What tastes good with carnitas?
And because the meat is so tasty, these carnitas tacos need very little else to complete the meal. I like them best with guacamole, a little minced red onion, and (sometimes) a dollop of sour cream. But the options for topping your pork tacos are almost unlimited.How to Make Crispy Pork Carnitas (Paleo, Whole 30)
More answers regarding how can I get my flavorings to flavor my carnitas all the way through the pork?
Answer 2
Similar to Jolene's answer, this is what I do when I make a shredded beef filling -
The meat is slow-cooked in seasonings, spices and some liquid. The meat is removed and shredded.
The liquid is poured into a container and de-fatted. A set amount of that liquid is put into a blender with some additional spices and seasonings and mixed well. It goes back into the crock pot along with the shredded meat. It's all mixed well and kept hot.
When looking at carnitas recipes for the slow cooker, if you find a method that adds the seasoned cooking liquids back into the post-shredded meat, that's probably your ticket for distributing those flavors more thoroughly.
Answer 3
It is hard to know how does the carnitas tastes in the taqueria you visit, but I live in México, about 15 minutes away from the place the carnitas were created so I can tell you something about how are they made.
You're right about cooking it with lard, that's the original way of doing it. And also about the orange juice.

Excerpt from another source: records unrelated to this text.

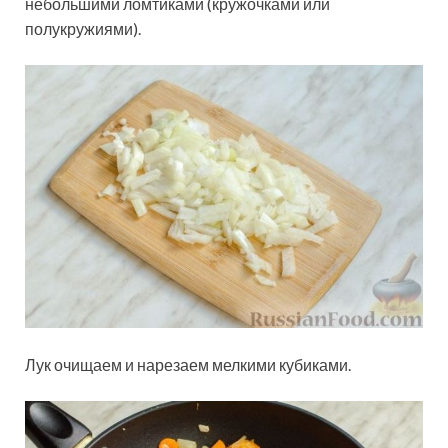
небольшими ломтиками (кружочками или
полукружиями).
Лук очищаем и нарезаем мелкими кубиками.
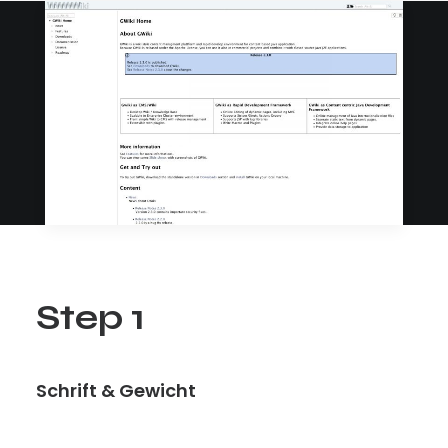
Step 1
Schrift & Gewicht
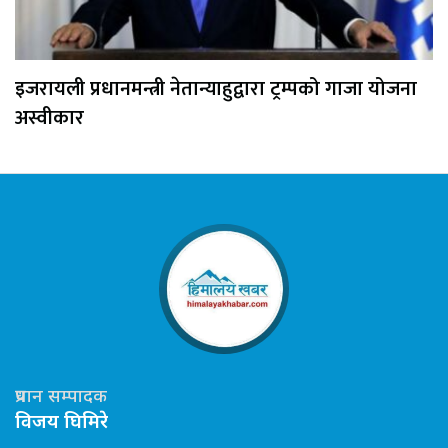
इजरायली प्रधानमन्त्री नेतान्याहुद्वारा ट्रम्पको गाजा योजना
अस्वीकार
प्रधान सम्पादक
विजय घिमिरे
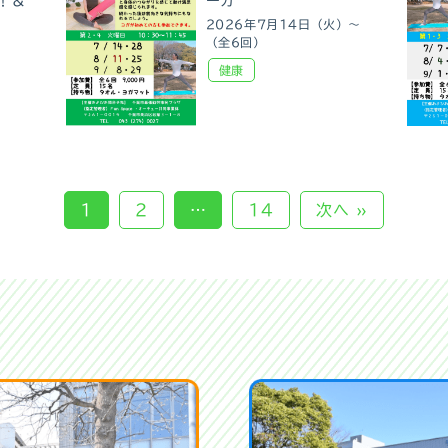
！＆
ーガ
2026年7月14日（火）～
（全6回）
健康
1
2
…
14
次へ »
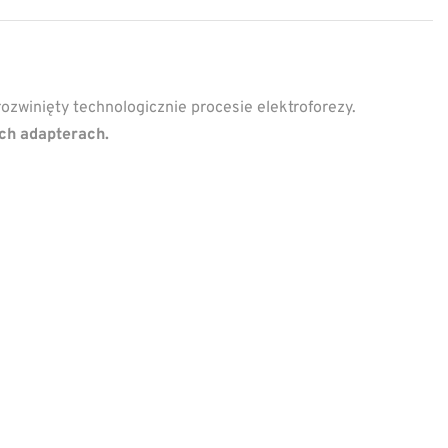
 rozwinięty technologicznie procesie elektroforezy.
ch adapterach.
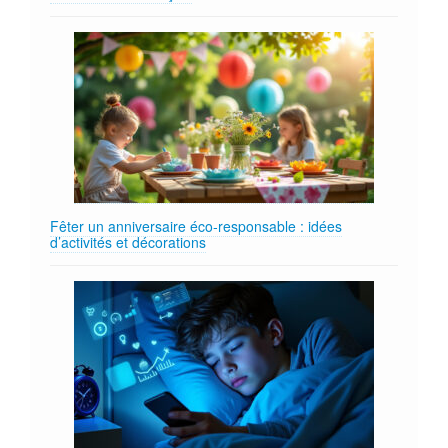
Fêter un anniversaire éco‑responsable : idées
d’activités et décorations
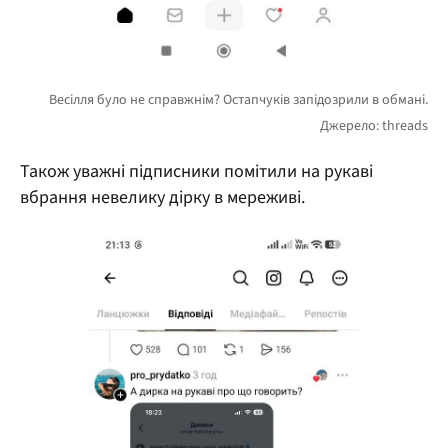
Також уважні підписники помітили на рукаві
вбрання невелику дірку в мереживі.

You need to make a bath for the meat and first you put the lard and the orange juice and some oranges cut in quarters. Then you add very slow and very carefully water and orange soda (yes, you heard that right). like the proportion I could not tell because carnitas are usually prepared in huge quantity but I guess the problem is that carnitas are actually submerged in this boiling preparation of orange, lard and herbs such as laurel and cumin. And this results in very flavour meat and very tender texture. And the type of pork meat used is leg, tenderloin and rib so maybe you could try with them.
I definitely know that there is not milk at all.